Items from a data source

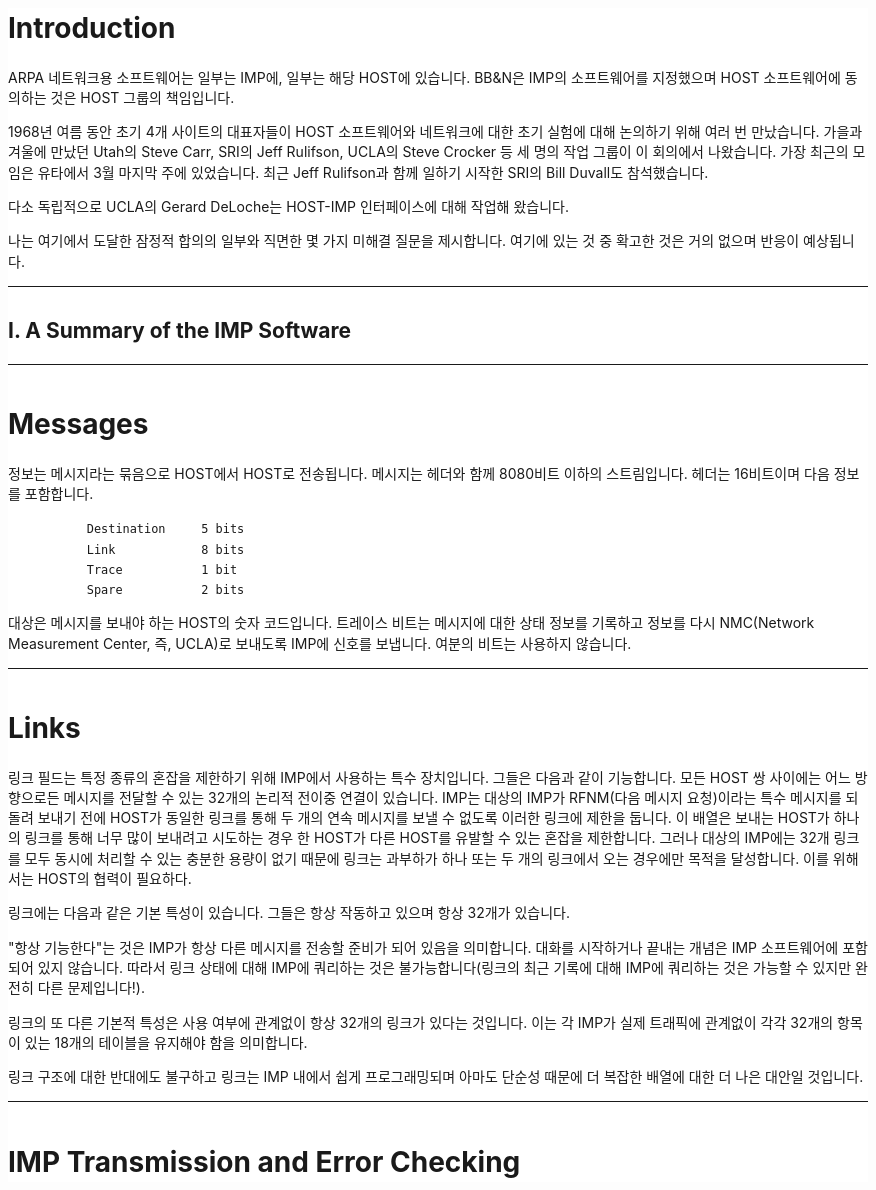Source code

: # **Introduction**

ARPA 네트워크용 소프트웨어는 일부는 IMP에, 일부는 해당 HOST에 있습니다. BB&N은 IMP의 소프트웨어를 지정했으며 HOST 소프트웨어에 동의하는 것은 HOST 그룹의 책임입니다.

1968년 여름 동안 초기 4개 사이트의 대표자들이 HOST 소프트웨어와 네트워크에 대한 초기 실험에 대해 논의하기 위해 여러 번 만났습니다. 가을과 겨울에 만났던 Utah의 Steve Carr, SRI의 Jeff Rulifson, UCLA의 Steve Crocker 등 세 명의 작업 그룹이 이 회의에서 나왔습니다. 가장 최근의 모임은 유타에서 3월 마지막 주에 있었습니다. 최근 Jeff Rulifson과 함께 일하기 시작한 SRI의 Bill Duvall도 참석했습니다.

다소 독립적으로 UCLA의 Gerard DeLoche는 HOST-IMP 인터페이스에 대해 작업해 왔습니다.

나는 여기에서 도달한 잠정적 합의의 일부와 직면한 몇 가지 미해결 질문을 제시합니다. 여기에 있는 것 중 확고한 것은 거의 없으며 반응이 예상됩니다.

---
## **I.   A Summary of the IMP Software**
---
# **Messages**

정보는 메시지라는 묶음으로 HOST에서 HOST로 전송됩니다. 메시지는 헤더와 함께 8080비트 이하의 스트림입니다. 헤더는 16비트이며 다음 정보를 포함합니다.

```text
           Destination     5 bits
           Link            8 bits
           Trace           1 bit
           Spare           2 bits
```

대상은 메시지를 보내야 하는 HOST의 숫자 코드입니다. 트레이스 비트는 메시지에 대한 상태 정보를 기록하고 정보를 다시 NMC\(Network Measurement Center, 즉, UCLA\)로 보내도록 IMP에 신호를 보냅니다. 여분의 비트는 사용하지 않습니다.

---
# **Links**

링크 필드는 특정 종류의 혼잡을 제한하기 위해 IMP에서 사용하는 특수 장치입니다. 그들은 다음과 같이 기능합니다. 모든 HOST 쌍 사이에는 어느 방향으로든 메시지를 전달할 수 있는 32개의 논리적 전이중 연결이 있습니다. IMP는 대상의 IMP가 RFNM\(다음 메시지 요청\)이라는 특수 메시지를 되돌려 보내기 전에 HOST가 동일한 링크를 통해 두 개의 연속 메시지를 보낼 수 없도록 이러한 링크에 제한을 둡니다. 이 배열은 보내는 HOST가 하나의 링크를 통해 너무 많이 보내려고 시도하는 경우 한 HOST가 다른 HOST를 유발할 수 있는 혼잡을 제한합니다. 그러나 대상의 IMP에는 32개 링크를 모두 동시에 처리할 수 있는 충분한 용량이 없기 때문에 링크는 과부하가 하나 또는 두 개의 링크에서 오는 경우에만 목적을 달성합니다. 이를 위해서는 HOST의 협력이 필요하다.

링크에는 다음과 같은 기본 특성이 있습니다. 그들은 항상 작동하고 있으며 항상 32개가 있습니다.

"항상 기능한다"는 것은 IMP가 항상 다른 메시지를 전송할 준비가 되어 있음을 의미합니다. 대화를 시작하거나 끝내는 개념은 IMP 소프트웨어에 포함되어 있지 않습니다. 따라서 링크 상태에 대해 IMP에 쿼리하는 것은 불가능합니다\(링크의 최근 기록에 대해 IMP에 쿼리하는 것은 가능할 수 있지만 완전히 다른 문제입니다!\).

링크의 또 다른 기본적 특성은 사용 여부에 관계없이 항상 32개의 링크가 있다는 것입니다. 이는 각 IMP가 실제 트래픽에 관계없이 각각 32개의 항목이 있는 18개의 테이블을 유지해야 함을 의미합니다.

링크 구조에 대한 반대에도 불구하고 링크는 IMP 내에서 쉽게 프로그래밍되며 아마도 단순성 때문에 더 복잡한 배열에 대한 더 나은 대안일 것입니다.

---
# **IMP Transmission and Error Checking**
* * *
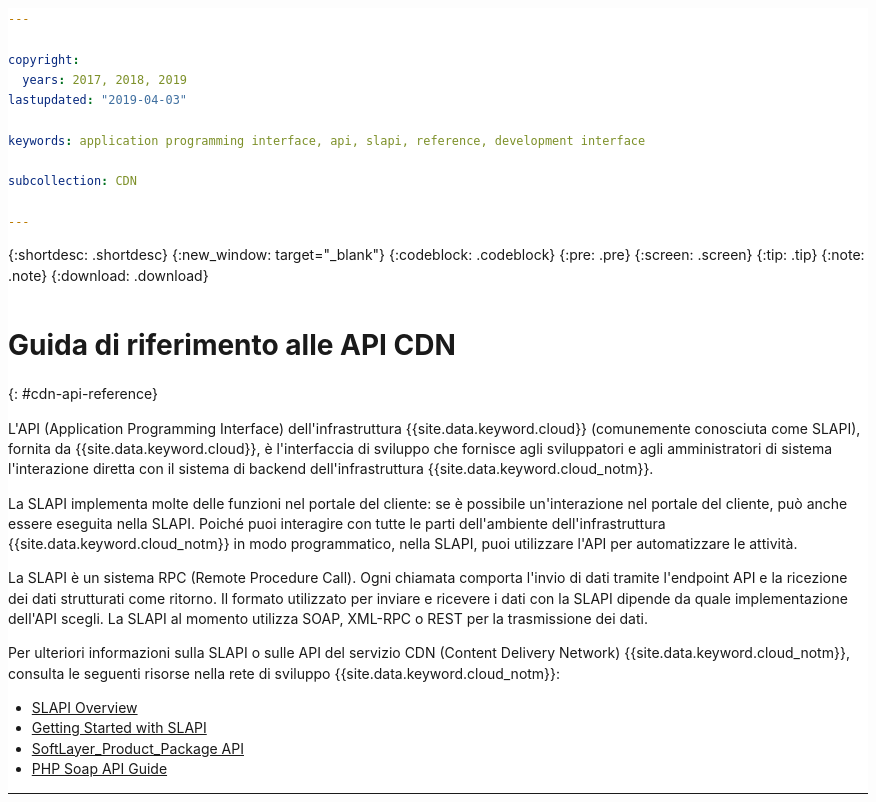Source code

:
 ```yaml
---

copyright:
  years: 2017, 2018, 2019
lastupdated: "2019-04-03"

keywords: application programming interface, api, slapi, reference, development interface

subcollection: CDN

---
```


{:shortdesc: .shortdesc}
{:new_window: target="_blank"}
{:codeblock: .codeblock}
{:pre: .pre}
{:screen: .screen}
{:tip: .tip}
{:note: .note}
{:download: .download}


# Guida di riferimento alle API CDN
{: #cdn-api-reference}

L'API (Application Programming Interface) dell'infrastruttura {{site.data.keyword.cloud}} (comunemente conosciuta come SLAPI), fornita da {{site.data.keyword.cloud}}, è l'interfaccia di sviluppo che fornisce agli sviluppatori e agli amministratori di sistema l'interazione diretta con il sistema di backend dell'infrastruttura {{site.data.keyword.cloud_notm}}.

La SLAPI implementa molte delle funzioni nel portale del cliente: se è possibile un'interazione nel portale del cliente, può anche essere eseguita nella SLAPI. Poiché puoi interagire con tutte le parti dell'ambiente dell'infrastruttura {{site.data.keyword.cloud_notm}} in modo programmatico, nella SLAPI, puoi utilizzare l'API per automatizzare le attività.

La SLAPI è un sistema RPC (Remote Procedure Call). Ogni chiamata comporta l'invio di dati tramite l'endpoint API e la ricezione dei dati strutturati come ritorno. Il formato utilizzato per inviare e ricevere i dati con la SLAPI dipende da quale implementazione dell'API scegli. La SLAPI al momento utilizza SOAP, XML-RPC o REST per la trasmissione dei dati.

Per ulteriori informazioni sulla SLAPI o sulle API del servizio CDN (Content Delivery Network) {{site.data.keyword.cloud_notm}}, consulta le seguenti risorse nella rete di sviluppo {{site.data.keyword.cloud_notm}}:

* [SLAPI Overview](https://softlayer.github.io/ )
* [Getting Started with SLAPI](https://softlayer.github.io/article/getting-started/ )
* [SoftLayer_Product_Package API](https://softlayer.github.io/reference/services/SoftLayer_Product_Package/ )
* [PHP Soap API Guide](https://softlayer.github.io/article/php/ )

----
...
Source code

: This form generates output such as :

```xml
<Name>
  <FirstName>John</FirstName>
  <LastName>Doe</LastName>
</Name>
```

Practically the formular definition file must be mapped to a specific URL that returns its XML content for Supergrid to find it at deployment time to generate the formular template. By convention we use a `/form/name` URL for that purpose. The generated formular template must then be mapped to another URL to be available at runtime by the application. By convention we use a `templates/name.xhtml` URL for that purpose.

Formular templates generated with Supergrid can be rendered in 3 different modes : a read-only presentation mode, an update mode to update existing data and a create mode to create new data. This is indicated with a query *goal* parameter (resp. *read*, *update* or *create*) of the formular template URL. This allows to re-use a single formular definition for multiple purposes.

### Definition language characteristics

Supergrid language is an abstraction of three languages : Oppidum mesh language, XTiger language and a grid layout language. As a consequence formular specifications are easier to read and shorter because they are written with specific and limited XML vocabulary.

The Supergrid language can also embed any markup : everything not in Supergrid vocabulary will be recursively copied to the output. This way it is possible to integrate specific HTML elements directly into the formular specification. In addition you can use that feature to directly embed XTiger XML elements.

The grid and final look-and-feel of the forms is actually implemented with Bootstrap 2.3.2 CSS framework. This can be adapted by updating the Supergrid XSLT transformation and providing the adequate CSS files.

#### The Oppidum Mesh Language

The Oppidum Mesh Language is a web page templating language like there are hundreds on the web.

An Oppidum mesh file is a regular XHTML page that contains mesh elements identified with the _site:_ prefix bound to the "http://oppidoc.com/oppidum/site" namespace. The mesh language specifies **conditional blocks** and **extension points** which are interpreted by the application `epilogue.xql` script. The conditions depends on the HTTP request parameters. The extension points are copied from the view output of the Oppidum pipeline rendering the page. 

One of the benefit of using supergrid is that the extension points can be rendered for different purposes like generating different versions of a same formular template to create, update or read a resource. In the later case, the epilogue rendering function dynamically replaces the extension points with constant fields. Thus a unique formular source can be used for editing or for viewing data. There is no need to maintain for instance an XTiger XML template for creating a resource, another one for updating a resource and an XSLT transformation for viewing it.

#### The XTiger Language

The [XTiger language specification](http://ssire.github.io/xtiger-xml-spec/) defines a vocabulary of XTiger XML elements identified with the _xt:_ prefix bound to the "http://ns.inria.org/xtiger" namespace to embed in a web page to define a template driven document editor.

- [Task] Above are some records; copy each line there that contains "https".

- [Answer to this task]
* [SLAPI Overview](https://softlayer.github.io/ )
* [Getting Started with SLAPI](https://softlayer.github.io/article/getting-started/ )
* [SoftLayer_Product_Package API](https://softlayer.github.io/reference/services/SoftLayer_Product_Package/ )
* [PHP Soap API Guide](https://softlayer.github.io/article/php/ )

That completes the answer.